New Zealand Parliament
- Long title N/A ;
- Commenced: 1 February 1977

Legislative history
- Passed: 1976

Amended by
- The short title of this Act was amended, as from 1 February 2002, by s 5(2) of the Property (Relationships) Amendment Act 2001 (2001 No 5) by substituting the words "Property (Relationships)" for the words "Matrimonial Property". The Act is therefore confused by some as actually having been passed in 2001. In actuality the Matrimonial Property Act 1976 was renamed the Property (Relationships) Act 1976 as part of the 2001 amendments.

Related legislation
- Property (Relationships) Amendment Act 2001 (2001 No 5); Property (Relationships) Amendment Act 2005 (2005 No 19)

= Property (Relationships) Act 1976 =

Act of Parliament in New Zealand

The Property (Relationships) Act 1976 is a New Zealand statute which primarily deals with the division of property of married couples, de facto couples and civil union couples when they separate or when one of them dies. In general, the couple's property is to be divided equally between them.

The Act was previously called the Matrimonial Property Act 1976 but amendments in 2001 changed the scheme of the Act considerably hence "Matrimonial Property" was replaced with "Property (Relationships)" in the short title. The 2001 amendments extended the property division regime in the Act to include heterosexual and homosexual de facto partners, making it one of the first New Zealand statutes to acknowledge same-sex relationships. In 2005 the Act was amended again to include civil union partners following commencement of the Civil Union Act 2004.

==Division of property==

===Equal sharing===
According to section 11 of the Act, on the division of joint property under the Act, each of the spouses or partners is entitled to share equally in the family home, the family chattels, and any other relationship property.
This statement stays true even if one of the spouse deceases by an accident, a long-term illness or even a murder by the other spouse.
This section of the law was created in order to give equal rights to the stay-in-home side of the contribution with respect to the financial contribution i.e. childcare. Currently there are no further amendments to protect people from the abusers of the Act.

===Relationship property and separate property===
Section 8 and 9 of the Act specify what is relationship property and what is separate property for the purposes of the Act. Sometimes separate property can become relationship property and thus subject to equal sharing.

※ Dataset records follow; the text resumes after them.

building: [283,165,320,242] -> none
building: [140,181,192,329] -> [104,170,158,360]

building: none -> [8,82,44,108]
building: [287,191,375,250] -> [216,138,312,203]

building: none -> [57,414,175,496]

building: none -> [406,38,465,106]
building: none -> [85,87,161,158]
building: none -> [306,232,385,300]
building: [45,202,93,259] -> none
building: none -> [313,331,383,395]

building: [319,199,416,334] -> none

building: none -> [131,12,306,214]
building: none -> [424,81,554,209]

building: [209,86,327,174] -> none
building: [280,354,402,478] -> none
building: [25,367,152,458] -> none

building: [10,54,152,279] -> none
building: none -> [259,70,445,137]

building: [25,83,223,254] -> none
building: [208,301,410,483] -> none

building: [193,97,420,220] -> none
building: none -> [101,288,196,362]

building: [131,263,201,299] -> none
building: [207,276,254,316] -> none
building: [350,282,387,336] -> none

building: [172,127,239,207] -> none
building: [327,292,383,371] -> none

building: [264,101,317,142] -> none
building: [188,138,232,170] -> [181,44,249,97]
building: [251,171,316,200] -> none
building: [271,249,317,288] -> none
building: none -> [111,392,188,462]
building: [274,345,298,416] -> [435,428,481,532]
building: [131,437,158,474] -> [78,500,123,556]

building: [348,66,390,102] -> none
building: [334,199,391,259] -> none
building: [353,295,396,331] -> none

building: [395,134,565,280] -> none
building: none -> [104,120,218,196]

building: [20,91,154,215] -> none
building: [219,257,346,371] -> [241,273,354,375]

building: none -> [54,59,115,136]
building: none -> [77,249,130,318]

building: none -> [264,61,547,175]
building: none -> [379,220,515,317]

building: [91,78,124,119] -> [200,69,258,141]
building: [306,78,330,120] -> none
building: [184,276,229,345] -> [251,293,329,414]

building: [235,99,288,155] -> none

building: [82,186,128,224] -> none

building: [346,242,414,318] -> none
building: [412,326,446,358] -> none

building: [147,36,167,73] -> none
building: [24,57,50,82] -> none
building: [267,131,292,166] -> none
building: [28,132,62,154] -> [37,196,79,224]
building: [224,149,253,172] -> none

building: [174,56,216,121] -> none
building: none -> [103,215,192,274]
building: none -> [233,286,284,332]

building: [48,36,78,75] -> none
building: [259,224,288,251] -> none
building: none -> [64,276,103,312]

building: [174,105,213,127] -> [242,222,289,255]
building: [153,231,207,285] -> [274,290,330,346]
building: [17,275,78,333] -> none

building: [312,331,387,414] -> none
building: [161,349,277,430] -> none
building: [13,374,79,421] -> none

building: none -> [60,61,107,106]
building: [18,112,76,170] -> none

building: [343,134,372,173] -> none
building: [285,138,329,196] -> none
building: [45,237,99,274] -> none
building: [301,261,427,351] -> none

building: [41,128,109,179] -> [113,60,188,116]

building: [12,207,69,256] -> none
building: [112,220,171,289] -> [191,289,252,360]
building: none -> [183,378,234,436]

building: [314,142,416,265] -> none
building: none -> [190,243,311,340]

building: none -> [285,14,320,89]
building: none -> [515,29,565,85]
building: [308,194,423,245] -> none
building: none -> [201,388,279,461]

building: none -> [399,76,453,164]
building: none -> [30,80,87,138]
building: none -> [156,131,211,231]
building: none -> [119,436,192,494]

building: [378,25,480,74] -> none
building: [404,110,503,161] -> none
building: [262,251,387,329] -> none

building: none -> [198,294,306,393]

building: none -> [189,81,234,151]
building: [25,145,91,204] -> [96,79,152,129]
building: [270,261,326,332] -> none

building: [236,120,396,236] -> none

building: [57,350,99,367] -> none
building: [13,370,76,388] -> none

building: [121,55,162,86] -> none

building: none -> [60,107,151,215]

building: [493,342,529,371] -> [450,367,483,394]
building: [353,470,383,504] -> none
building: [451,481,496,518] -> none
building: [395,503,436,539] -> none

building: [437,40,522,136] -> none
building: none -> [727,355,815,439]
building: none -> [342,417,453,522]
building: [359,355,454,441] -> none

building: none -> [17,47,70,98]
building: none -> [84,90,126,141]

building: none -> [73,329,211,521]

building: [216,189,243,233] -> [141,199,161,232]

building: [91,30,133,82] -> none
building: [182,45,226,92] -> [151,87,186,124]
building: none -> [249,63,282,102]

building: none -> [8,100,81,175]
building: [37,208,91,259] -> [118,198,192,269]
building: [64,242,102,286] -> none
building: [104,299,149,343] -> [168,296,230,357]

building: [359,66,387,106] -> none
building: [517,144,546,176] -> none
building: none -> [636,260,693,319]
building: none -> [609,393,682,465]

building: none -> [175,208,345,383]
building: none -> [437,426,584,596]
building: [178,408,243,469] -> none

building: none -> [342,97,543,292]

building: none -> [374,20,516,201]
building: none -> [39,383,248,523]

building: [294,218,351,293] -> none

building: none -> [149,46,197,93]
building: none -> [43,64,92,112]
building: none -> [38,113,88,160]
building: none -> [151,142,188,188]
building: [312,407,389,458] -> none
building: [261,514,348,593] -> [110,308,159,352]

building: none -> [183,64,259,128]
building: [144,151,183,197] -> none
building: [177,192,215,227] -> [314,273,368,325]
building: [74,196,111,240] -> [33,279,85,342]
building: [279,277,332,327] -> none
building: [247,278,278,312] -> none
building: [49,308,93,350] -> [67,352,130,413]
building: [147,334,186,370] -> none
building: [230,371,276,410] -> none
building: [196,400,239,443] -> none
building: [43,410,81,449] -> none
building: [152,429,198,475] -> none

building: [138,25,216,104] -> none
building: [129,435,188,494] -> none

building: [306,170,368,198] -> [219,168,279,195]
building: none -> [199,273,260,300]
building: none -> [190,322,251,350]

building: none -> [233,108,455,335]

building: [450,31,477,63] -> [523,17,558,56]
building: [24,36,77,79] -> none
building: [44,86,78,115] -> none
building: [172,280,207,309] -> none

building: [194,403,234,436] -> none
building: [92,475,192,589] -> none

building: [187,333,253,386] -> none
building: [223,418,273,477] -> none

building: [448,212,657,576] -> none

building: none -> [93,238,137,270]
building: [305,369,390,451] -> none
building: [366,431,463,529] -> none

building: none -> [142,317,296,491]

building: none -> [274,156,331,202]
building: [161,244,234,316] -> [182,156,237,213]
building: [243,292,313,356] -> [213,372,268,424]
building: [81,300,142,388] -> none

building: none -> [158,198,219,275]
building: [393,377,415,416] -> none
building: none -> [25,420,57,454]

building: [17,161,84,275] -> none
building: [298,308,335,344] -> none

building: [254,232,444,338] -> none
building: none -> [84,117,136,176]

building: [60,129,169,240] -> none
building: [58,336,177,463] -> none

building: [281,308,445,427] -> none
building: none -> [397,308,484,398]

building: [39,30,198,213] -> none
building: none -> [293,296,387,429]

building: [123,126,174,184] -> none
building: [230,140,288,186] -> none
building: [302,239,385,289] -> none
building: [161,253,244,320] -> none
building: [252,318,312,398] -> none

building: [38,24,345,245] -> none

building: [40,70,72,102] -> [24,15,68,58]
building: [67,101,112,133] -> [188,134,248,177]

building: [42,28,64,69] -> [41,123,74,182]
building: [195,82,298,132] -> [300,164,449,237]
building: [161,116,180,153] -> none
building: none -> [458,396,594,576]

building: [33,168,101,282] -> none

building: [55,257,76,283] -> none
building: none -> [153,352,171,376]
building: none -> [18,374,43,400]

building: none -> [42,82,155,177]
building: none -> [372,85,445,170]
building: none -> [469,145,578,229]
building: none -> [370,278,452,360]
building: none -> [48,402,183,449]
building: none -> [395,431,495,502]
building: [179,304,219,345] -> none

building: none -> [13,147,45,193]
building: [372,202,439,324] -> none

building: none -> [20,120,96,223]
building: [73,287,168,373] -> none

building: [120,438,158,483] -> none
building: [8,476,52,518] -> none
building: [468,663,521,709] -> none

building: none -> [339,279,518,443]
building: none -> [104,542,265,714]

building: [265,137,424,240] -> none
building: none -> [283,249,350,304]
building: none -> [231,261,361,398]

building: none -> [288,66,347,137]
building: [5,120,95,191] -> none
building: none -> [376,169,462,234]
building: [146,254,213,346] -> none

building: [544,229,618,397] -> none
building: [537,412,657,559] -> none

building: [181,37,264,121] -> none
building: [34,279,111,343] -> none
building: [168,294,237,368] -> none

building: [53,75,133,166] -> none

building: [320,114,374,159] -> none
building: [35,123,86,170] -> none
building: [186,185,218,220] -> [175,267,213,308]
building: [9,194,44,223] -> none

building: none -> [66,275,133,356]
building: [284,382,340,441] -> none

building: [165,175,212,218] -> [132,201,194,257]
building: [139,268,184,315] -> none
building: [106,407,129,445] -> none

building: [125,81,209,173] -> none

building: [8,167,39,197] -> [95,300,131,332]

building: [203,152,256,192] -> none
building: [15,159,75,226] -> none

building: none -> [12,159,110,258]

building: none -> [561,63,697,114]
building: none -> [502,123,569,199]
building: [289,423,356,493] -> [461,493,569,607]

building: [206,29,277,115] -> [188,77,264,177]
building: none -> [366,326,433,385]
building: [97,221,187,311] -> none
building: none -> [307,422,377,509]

===Exceptions to equal sharing===

There are some statutory exceptions to the equal sharing presumption. For example, if the relationship is one of short duration as defined by the Act, the Court may divide the property other than equally.

====Section 13====
Section 13 of the Act gives the Court discretion to depart from equal sharing if there are "extraordinary circumstances" which render equal sharing "repugnant to justice". The Court of Appeal has emphasised that this test is a stringent one:

"The phrase ‘extraordinary circumstances’ refers, I think, to circumstances that must not only be remarkable in degree but also be unusual in kind. It is vigorous and powerful language to find in any statute and I am satisfied that it has been chosen quite deliberately to limit the exception to those abnormal situations that will demonstrably seem truly exceptional and which by their nature are bound to be rare." Martin v Martin [1979] 1 NZLR 97 (CA), 102, per Woodhouse J.

If section 13 is satisfied the shares of the parties are determined in accordance with the contribution of each to the marriage partnership.

===Compensating for economic disparities===
Under section 15 of the Act, if at the end of the relationship the income and living standards of partner A are likely to be significantly higher than partner B as a consequence of the effects of the division of functions within the relationship, then the Court has power to make compensating orders. This provision has been referred to as the "stay-at-home spouse clause" and allows one partner to be awarded more than 50 percent of joint property to address the economic disparity created during the relationship.

==Contracting out agreements==
If people have assets they wish to protect they can enter into a contracting-out agreement with their partner at the beginning of the relationship. The provisions in part 6 of the Act deal with contracting out of the Act so that the 50/50 split can be avoided. For contracting-out agreements to be watertight, they must be drafted in such a way as to allow for the creation of future property.